During that deployment, as an adviser, I met with Iraqi counterparts weekly, sometimes more. After an hour or two of chai and conversations about our families, past, and the status of Arab Spring uprisings in other countries, we’d eventually talk business. Those discussions typically revolved around the ongoing sectarian assassination campaign against Iraqi government and military officials, equipment the U.S. could give them, and how we could help them get military training in the U.S.
Several times we got our Iraqi colleagues school slots for technical training in the U.S. We endorsed their efforts and hand-delivered paperwork for them to go. Each time our attempts failed when higher-ranking Iraqi generals took the slots for others.

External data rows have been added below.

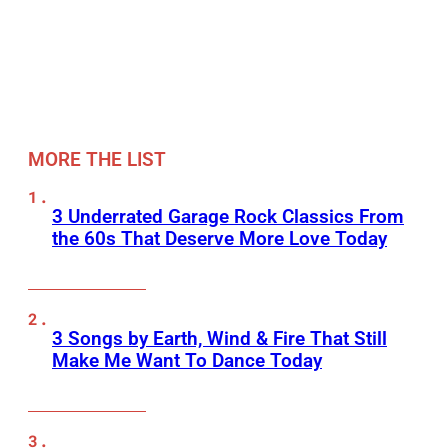
MORE THE LIST
3 Underrated Garage Rock Classics From
the 60s That Deserve More Love Today
3 Songs by Earth, Wind & Fire That Still
Make Me Want To Dance Today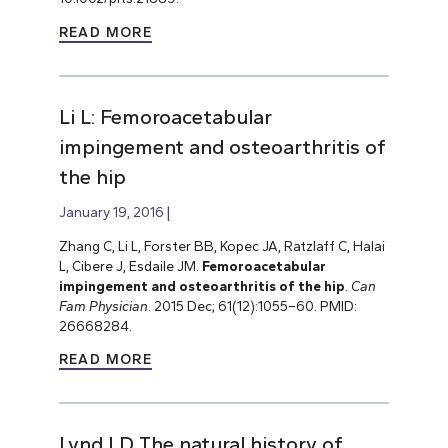
READ MORE
Li L: Femoroacetabular
impingement and osteoarthritis of
the hip
January 19, 2016
Zhang C, Li L, Forster BB, Kopec JA, Ratzlaff C, Halai
L, Cibere J, Esdaile JM.
Femoroacetabular
impingement and osteoarthritis of the hip
.
Can
Fam Physician
. 2015 Dec; 61(12):1055–60. PMID:
26668284.
READ MORE
Lynd LD The natural history of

More than once the Iraqis we worked with postponed our engagements so they could mourn slain colleagues. At one of our last meetings, the conversation halted when an Iraqi colonel’s cellphone rang. He answered, shook his head, and repeated prayers. Gunman had just attacked and killed one of his close friends on a Baghdad street just a few miles away.
Most of the troops around me have little interaction with Afghans beyond the local nationals who work on base, and yet, the future of our efforts belongs to them. Our own history, and some ways our fates, are entwined with those of people we don’t really know.
Here, it’s dangerous to get too distracted with the turmoil in Iraq. We haven’t forgotten that we’re still in Afghanistan. Here, the winds have just picked up and it’s too early to tell if Afghan good enough will be enough.
Nick Willard is the pen name of a military officer serving in Afghanistan. He’s previously served in Iraq and Afghanistan. The views expressed here are those of the author and do not reflect the official policy or position of the Department of Defense or United States government.